• What to produce: Extract every line from the records below that contains the word "постоје".

Page images and extracted text:
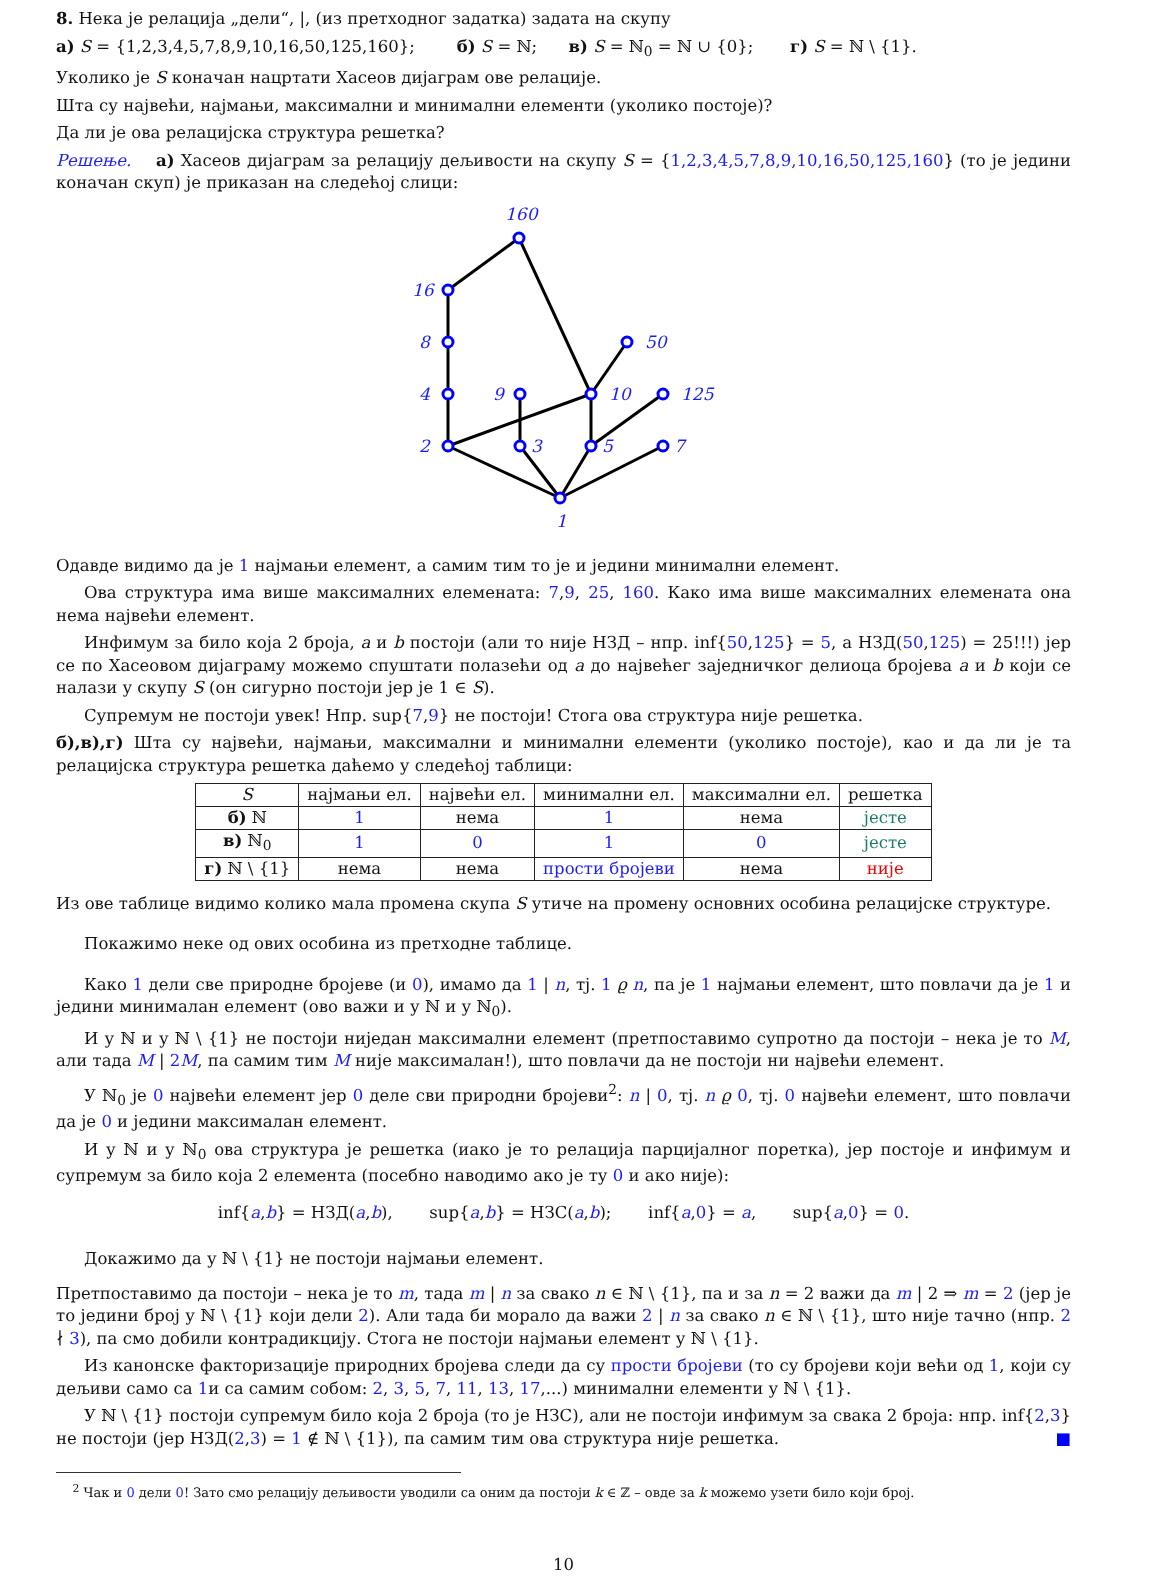8. Нека је релација „дели“, |, (из претходног задатка) задата на скупу
а) S = {1,2,3,4,5,7,8,9,10,16,50,125,160}; б) S = ℕ; в) S = ℕ<sub>0</sub> = ℕ ∪ {0}; г) S = ℕ \ {1}.
Уколико је S коначан нацртати Хасеов дијаграм ове релације.
Шта су највећи, најмањи, максимални и минимални елементи (уколико постоје)?
Да ли је ова релацијска структура решетка?
Решење. а) Хасеов дијаграм за релацију дељивости на скупу S = {1,2,3,4,5,7,8,9,10,16,50,125,160} (то је једини коначан скуп) је приказан на следећој слици:
1
2
3
5
7
4
9
10
125
8
50
16
160
Одавде видимо да је 1 најмањи елемент, а самим тим то је и једини минимални елемент.
Ова структура има више максималних елемената: 7,9, 25, 160. Како има више максималних елемената она нема највећи елемент.
Инфимум за било која 2 броја, a и b постоји (али то није НЗД – нпр. inf{50,125} = 5, а НЗД(50,125) = 25!!!) јер се по Хасеовом дијаграму можемо спуштати полазећи од a до највећег заједничког делиоца бројева a и b који се налази у скупу S (он сигурно постоји јер је 1 ∈ S).
Супремум не постоји увек! Нпр. sup{7,9} не постоји! Стога ова структура није решетка.
б),в),г) Шта су највећи, најмањи, максимални и минимални елементи (уколико постоје), као и да ли је та релацијска структура решетка даћемо у следећој таблици:
| S | најмањи ел. | највећи ел. | минимални ел. | максимални ел. | решетка |
| --- | --- | --- | --- | --- | --- |
| б) ℕ | 1 | нема | 1 | нема | јесте |
| в) ℕ<sub>0</sub> | 1 | 0 | 1 | 0 | јесте |
| г) ℕ \ {1} | нема | нема | прости бројеви | нема | није |
Из ове таблице видимо колико мала промена скупа S утиче на промену основних особина релацијске структуре.
Покажимо неке од ових особина из претходне таблице.
Како 1 дели све природне бројеве (и 0), имамо да 1 | n, тј. 1 ϱ n, па је 1 најмањи елемент, што повлачи да је 1 и једини минималан елемент (ово важи и у ℕ и у ℕ<sub>0</sub>).
И у ℕ и у ℕ \ {1} не постоји ниједан максимални елемент (претпоставимо супротно да постоји – нека је то M, али тада M | 2M, па самим тим M није максималан!), што повлачи да не постоји ни највећи елемент.
У ℕ<sub>0</sub> је 0 највећи елемент јер 0 деле сви природни бројеви<sup>2</sup>: n | 0, тј. n ϱ 0, тј. 0 највећи елемент, што повлачи да је 0 и једини максималан елемент.
И у ℕ и у ℕ<sub>0</sub> ова структура је решетка (иако је то релација парцијалног поретка), јер постоје и инфимум и супремум за било која 2 елемента (посебно наводимо ако је ту 0 и ако није):
inf{a,b} = НЗД(a,b), sup{a,b} = НЗС(a,b); inf{a,0} = a, sup{a,0} = 0.
Докажимо да у ℕ \ {1} не постоји најмањи елемент.
Претпоставимо да постоји – нека је то m, тада m | n за свако n ∈ ℕ \ {1}, па и за n = 2 важи да m | 2 ⇒ m = 2 (јер је то једини број у ℕ \ {1} који дели 2). Али тада би морало да важи 2 | n за свако n ∈ ℕ \ {1}, што није тачно (нпр. 2 ∤ 3), па смо добили контрадикцију. Стога не постоји најмањи елемент у ℕ \ {1}.
Из канонске факторизације природних бројева следи да су прости бројеви (то су бројеви који већи од 1, који су дељиви само са 1и са самим собом: 2, 3, 5, 7, 11, 13, 17,...) минимални елементи у ℕ \ {1}.
У ℕ \ {1} постоји супремум било која 2 броја (то је НЗС), али не постоји инфимум за свака 2 броја: нпр. inf{2,3} не постоји (јер НЗД(2,3) = 1 ∉ ℕ \ {1}), па самим тим ова структура није решетка. ■
<sup>2</sup> Чак и 0 дели 0! Зато смо релацију дељивости уводили са оним да постоји k ∈ ℤ – овде за k можемо узети било који број.
10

• Worked solution:
Шта су највећи, најмањи, максимални и минимални елементи (уколико постоје)?
б),в),г) Шта су највећи, најмањи, максимални и минимални елементи (уколико постоје), као и да ли је та релацијска структура решетка даћемо у следећој таблици:
И у ℕ и у ℕ<sub>0</sub> ова структура је решетка (иако је то релација парцијалног поретка), јер постоје и инфимум и супремум за било која 2 елемента (посебно наводимо ако је ту 0 и ако није):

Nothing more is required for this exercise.